Uji Aktivitas Antibakteri Ekstrak Daun Kelor (Moringa Oleifera Lam) Terhadap Bakteri Streptococcus Mutans

Categorie(s):
   Skripsi
Author(s):
   Sandopa, Atika Sri
Advisor:
Nurhayati
Saputra, Harry Ade
ISSN/ISBN:
-
eISSN/eISBN:
-
Volume:
-
Keyword(s):
Daun kelor, Ekstrak, Pelarut, Streptococcus mutans.
DOI:
-
Abstract :
Daun kelor memiliki kandungan bahan aktif sebagai hasil metabolit sekunder pada tanaman yang berkhasiat sebagai penghambat aktivitas bakteri dan jamur. Bakteri Streptococcus mutans adalah bakteri utama penyebab karies gigi. Bakteri ini dapat dengan mudah melekat pada permukaan gigi. Jenis bakteri ini menyebabkan rongga atau lubang pada gigi, prevalensi karies gigi cukup tinggi diindonesia. Dengan penggunaan ekstrak daun kelor diharapkan dapat menghambat pertumbuhan Bakteri Streptococcus mutans. Tujuan penelitian ini adalah untuk mengetahui metabolit sekunder dari ekstrak daun kelor (Moringa oleufera Lam) dan aktivitas antibakterinya terhadap Streptococcus mutans dengan pelarut air, etanol dan heksan. Proses ekstraksi dilakukan dengan metode maserasi dengan perbandingan 1:10 dan uji antibakteri menggunakan metode sumuran.

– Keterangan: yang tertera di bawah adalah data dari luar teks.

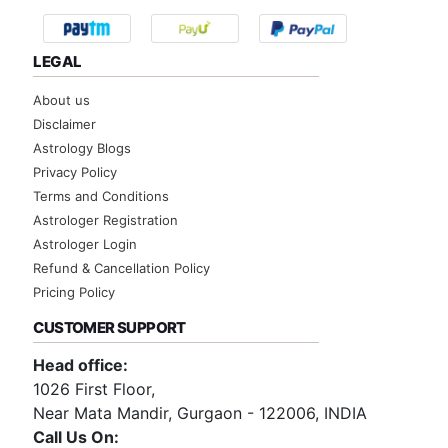
LEGAL
About us
Disclaimer
Astrology Blogs
Privacy Policy
Terms and Conditions
Astrologer Registration
Astrologer Login
Refund & Cancellation Policy
Pricing Policy
CUSTOMER SUPPORT
Head office:
1026 First Floor,
Near Mata Mandir, Gurgaon - 122006, INDIA
Call Us On:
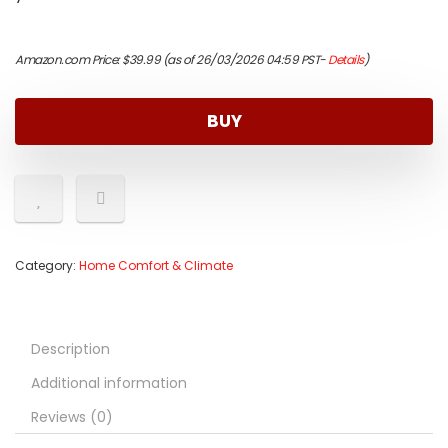
Amazon.com Price:
$
39.99
(as of 26/03/2026 04:59 PST-
Details
)
BUY
Category:
Home Comfort & Climate
Description
Additional information
Reviews (0)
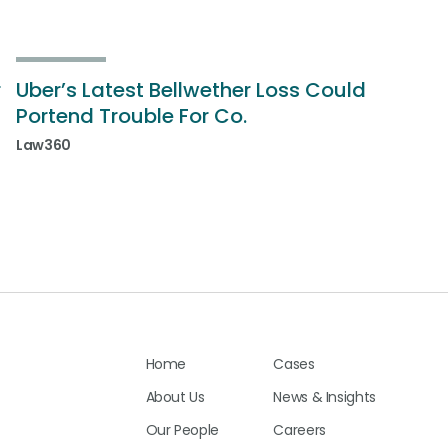
r
Uber’s Latest Bellwether Loss Could
Portend Trouble For Co.
Law360
Home
Cases
About Us
News & Insights
Our People
Careers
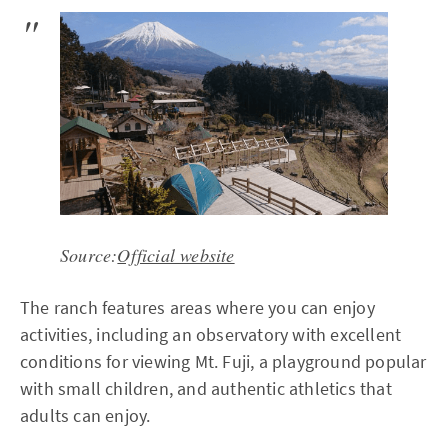
Source:
Official website
The ranch features areas where you can enjoy
activities, including an observatory with excellent
conditions for viewing Mt. Fuji, a playground popular
with small children, and authentic athletics that
adults can enjoy.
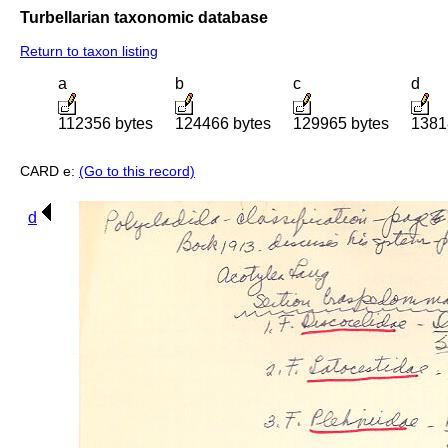
Turbellarian taxonomic database
Return to taxon listing
a
b
c
d
112356 bytes
124466 bytes
129965 bytes
1381
CARD e:
(Go to this record)
d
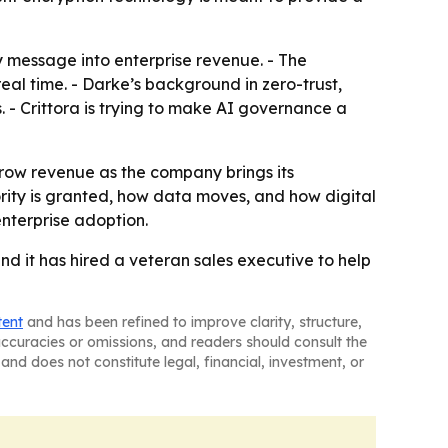
y message into enterprise revenue. - The
real time. - Darke’s background in zero-trust,
s. - Crittora is trying to make AI governance a
grow revenue as the company brings its
ority is granted, how data moves, and how digital
enterprise adoption.
 and it has hired a veteran sales executive to help
tent
and has been refined to improve clarity, structure,
naccuracies or omissions, and readers should consult the
and does not constitute legal, financial, investment, or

Hasil uji kruskal-wallis menunjukkan nilai p (signifikansi) konsentrasi 25% 0,010 < 0,05, koonsentrasi 50% 0,011 < 0,05 dan konsentrasi 75% 0,009 < 0,05 artinya H0 ditolak yang mana secara umum ada perbedaan yang signifikan pada aktivitas antibakteri dengan menggunakan pelarut aquadest, etanol dan heksan dengan konsentrasi 25%, 50% dan 75%. Kontrol positif (ampicillin) memiliki kategori zona hambat sangat kuat dan semua ekstrak dengan kategori kuat. Dari hasil penelitian dapat disimpulkan bahwa ekstrak daun kelor memiliki aktivitas sebagai antibakteri tetapi tidak efektif dalam menghambat pertumbuhan bakteri Streptococcus mutans dibandingkan dengan kontrol positif.